**Passage**

OWASP list is the closest we come to product security commandments

OWASP top 10 vulnerabilties

What is the OWASP Top 10 Vulnerabilities list?

First issued in 2004 by the Open Web Application Security Project, the now-famous OWASP Top 10 Vulnerabilities list (included at the bottom of the article) is probably the closest that the development community has ever come to a set of commandments on how to keep their products secure.

WHITESOURCE A LEADERIN THE FORRESTER WAVE SCA REPORT Q2, 2019 Download Free
Report

This list represents the most relevant threats to software security today according to OWASP, to the forehead-smacking of many who wonder how SQL injections are still such a concern after all these years. They judge vulnerability types based on four criteria points: ease of exploitability, prevalences, detectability, and business impact. Interestingly enough, OWASP states that they do not actually factor into their equation the likelihood that attackers will try to exploit a certain vulnerability.

**What you need to do**
Answer these questions using the OWASP Top 10 article:
1. In what year was the OWASP Top 10 Vulnerabilities list first issued?
2. What four criteria does OWASP use to judge vulnerability types?
3. What factor does OWASP say it does not include in its equation?

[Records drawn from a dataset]

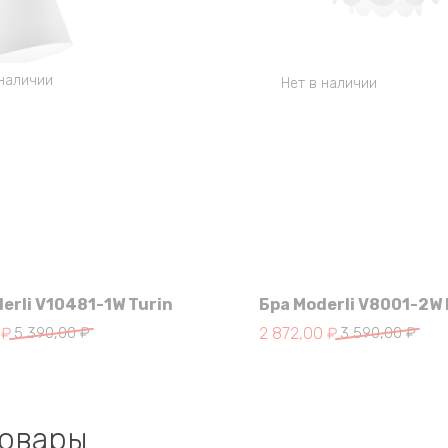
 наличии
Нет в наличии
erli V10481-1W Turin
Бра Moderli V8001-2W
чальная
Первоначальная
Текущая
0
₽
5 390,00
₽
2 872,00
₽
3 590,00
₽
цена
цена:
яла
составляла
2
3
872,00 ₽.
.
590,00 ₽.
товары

**Result**
1. 2004
2. Ease of exploitability, prevalence, detectability, and business impact
3. The likelihood that attackers will try to exploit a certain vulnerability